→ **The task**: Return the full listing word for word, but drop every picture from it.
==== Data extracts ====
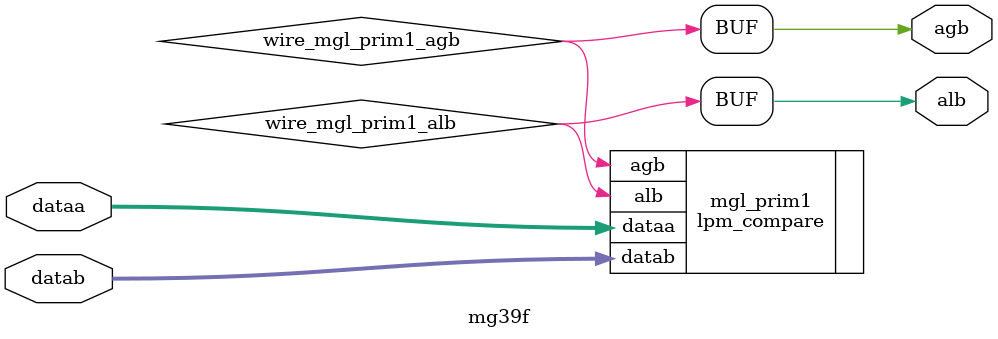
<source format=v>






//synthesis_resources = lpm_compare 1 
//synopsys translate_off
`timescale 1 ps / 1 ps
//synopsys translate_on
module  mg39f
	( 
	agb,
	alb,
	dataa,
	datab) /* synthesis synthesis_clearbox=1 */;
	output   agb;
	output   alb;
	input   [19:0]  dataa;
	input   [19:0]  datab;

	wire  wire_mgl_prim1_agb;
	wire  wire_mgl_prim1_alb;

	lpm_compare   mgl_prim1
	( 
	.agb(wire_mgl_prim1_agb),
	.alb(wire_mgl_prim1_alb),
	.dataa(dataa),
	.datab(datab));
	defparam
		mgl_prim1.lpm_representation = "UNSIGNED",
		mgl_prim1.lpm_type = "LPM_COMPARE",
		mgl_prim1.lpm_width = 20,
		mgl_prim1.lpm_hint = "ONE_INPUT_IS_CONSTANT=YES";
	assign
		agb = wire_mgl_prim1_agb,
		alb = wire_mgl_prim1_alb;
endmodule //mg39f
//VALID FILE

</source>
====
→ **Answer for the task**:
<source format=v>






//synthesis_resources = lpm_compare 1 
//synopsys translate_off
`timescale 1 ps / 1 ps
//synopsys translate_on
module  mg39f
	( 
	agb,
	alb,
	dataa,
	datab) /* synthesis synthesis_clearbox=1 */;
	output   agb;
	output   alb;
	input   [19:0]  dataa;
	input   [19:0]  datab;

	wire  wire_mgl_prim1_agb;
	wire  wire_mgl_prim1_alb;

	lpm_compare   mgl_prim1
	( 
	.agb(wire_mgl_prim1_agb),
	.alb(wire_mgl_prim1_alb),
	.dataa(dataa),
	.datab(datab));
	defparam
		mgl_prim1.lpm_representation = "UNSIGNED",
		mgl_prim1.lpm_type = "LPM_COMPARE",
		mgl_prim1.lpm_width = 20,
		mgl_prim1.lpm_hint = "ONE_INPUT_IS_CONSTANT=YES";
	assign
		agb = wire_mgl_prim1_agb,
		alb = wire_mgl_prim1_alb;
endmodule //mg39f
//VALID FILE

</source>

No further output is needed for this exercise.